#### What is needed
Repeat the rows below word for word, from the very first line down to the line containing "même, si la", including both, and stop there.

[Opening Available records section]

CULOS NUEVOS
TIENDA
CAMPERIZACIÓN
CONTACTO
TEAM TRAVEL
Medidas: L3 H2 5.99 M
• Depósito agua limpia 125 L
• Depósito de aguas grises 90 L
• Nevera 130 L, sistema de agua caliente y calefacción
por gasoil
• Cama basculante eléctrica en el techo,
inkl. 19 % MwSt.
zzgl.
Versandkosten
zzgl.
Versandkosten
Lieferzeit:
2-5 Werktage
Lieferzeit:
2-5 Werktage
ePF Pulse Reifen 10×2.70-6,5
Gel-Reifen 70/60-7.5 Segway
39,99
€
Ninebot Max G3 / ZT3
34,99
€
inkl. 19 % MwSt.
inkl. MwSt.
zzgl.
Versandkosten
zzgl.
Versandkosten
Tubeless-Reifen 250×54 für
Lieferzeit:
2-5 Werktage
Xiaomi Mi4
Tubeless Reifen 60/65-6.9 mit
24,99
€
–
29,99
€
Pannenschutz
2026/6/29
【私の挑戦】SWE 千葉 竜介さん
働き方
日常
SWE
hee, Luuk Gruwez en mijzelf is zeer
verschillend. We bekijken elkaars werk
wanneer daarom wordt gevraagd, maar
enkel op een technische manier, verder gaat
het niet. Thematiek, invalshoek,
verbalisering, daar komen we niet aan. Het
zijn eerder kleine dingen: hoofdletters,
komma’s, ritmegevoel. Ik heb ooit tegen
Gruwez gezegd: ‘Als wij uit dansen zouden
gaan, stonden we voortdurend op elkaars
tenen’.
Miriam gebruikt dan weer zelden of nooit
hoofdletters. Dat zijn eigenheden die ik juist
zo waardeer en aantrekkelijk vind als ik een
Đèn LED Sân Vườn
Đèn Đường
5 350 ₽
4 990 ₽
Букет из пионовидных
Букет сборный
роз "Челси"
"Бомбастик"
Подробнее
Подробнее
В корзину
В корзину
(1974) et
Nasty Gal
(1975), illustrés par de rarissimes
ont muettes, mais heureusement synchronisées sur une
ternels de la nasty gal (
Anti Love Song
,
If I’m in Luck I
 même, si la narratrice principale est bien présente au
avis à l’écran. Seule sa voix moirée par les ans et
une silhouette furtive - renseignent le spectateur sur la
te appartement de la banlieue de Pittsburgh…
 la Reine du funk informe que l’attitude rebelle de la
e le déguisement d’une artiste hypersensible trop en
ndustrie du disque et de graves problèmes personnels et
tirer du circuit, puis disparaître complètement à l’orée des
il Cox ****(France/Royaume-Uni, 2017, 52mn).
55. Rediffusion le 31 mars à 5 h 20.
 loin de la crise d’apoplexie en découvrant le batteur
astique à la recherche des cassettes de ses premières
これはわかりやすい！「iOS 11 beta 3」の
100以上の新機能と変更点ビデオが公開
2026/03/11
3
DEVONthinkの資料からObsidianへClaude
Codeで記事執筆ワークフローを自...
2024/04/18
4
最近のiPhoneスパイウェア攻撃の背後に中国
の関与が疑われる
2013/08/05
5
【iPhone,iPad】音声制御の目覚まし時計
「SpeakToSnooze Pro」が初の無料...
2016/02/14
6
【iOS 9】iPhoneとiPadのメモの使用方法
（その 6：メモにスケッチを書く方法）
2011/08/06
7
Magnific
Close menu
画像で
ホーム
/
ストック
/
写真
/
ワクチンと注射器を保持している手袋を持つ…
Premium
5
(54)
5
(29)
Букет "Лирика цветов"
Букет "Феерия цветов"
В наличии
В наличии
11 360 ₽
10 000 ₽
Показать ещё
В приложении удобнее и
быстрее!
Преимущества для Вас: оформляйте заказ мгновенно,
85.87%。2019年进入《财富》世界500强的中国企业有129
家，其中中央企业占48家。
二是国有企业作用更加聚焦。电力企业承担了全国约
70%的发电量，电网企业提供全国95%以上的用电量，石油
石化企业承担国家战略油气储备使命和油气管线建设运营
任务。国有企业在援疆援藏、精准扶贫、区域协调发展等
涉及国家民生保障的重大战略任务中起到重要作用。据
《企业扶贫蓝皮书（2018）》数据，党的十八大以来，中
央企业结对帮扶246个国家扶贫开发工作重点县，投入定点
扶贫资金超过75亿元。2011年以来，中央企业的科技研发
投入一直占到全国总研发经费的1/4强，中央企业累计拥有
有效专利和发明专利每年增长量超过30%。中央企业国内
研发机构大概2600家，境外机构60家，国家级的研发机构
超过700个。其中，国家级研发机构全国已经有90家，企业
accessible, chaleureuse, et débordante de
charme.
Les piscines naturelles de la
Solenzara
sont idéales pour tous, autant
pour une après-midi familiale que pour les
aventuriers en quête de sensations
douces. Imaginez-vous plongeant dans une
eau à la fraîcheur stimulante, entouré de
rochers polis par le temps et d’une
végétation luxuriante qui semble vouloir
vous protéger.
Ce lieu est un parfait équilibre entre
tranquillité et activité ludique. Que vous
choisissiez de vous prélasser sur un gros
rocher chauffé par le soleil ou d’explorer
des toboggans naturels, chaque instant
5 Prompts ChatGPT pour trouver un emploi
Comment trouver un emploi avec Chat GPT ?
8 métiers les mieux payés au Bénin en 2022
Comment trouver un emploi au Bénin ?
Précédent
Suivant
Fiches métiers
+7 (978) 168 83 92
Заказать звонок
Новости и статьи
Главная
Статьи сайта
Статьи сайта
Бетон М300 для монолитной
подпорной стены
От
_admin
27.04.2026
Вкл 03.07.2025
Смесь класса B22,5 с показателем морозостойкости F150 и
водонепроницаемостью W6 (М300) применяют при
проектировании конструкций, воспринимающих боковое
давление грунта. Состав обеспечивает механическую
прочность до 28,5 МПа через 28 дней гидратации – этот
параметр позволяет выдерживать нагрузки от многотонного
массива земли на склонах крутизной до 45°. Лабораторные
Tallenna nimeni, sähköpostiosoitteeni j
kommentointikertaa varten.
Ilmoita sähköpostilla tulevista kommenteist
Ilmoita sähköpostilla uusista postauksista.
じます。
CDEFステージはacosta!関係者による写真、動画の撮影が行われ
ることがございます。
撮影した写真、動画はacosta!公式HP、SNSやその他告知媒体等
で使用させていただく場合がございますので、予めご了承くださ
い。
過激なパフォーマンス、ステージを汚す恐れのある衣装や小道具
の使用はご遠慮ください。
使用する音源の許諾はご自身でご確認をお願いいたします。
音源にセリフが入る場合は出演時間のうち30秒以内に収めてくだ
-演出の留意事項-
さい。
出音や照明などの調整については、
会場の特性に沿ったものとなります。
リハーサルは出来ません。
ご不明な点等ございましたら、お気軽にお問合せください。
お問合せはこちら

[Closing Available records section]

#### Completed exercise
CULOS NUEVOS
TIENDA
CAMPERIZACIÓN
CONTACTO
TEAM TRAVEL
Medidas: L3 H2 5.99 M
• Depósito agua limpia 125 L
• Depósito de aguas grises 90 L
• Nevera 130 L, sistema de agua caliente y calefacción
por gasoil
• Cama basculante eléctrica en el techo,
inkl. 19 % MwSt.
zzgl.
Versandkosten
zzgl.
Versandkosten
Lieferzeit:
2-5 Werktage
Lieferzeit:
2-5 Werktage
ePF Pulse Reifen 10×2.70-6,5
Gel-Reifen 70/60-7.5 Segway
39,99
€
Ninebot Max G3 / ZT3
34,99
€
inkl. 19 % MwSt.
inkl. MwSt.
zzgl.
Versandkosten
zzgl.
Versandkosten
Tubeless-Reifen 250×54 für
Lieferzeit:
2-5 Werktage
Xiaomi Mi4
Tubeless Reifen 60/65-6.9 mit
24,99
€
–
29,99
€
Pannenschutz
2026/6/29
【私の挑戦】SWE 千葉 竜介さん
働き方
日常
SWE
hee, Luuk Gruwez en mijzelf is zeer
verschillend. We bekijken elkaars werk
wanneer daarom wordt gevraagd, maar
enkel op een technische manier, verder gaat
het niet. Thematiek, invalshoek,
verbalisering, daar komen we niet aan. Het
zijn eerder kleine dingen: hoofdletters,
komma’s, ritmegevoel. Ik heb ooit tegen
Gruwez gezegd: ‘Als wij uit dansen zouden
gaan, stonden we voortdurend op elkaars
tenen’.
Miriam gebruikt dan weer zelden of nooit
hoofdletters. Dat zijn eigenheden die ik juist
zo waardeer en aantrekkelijk vind als ik een
Đèn LED Sân Vườn
Đèn Đường
5 350 ₽
4 990 ₽
Букет из пионовидных
Букет сборный
роз "Челси"
"Бомбастик"
Подробнее
Подробнее
В корзину
В корзину
(1974) et
Nasty Gal
(1975), illustrés par de rarissimes
ont muettes, mais heureusement synchronisées sur une
ternels de la nasty gal (
Anti Love Song
,
If I’m in Luck I
 même, si la narratrice principale est bien présente au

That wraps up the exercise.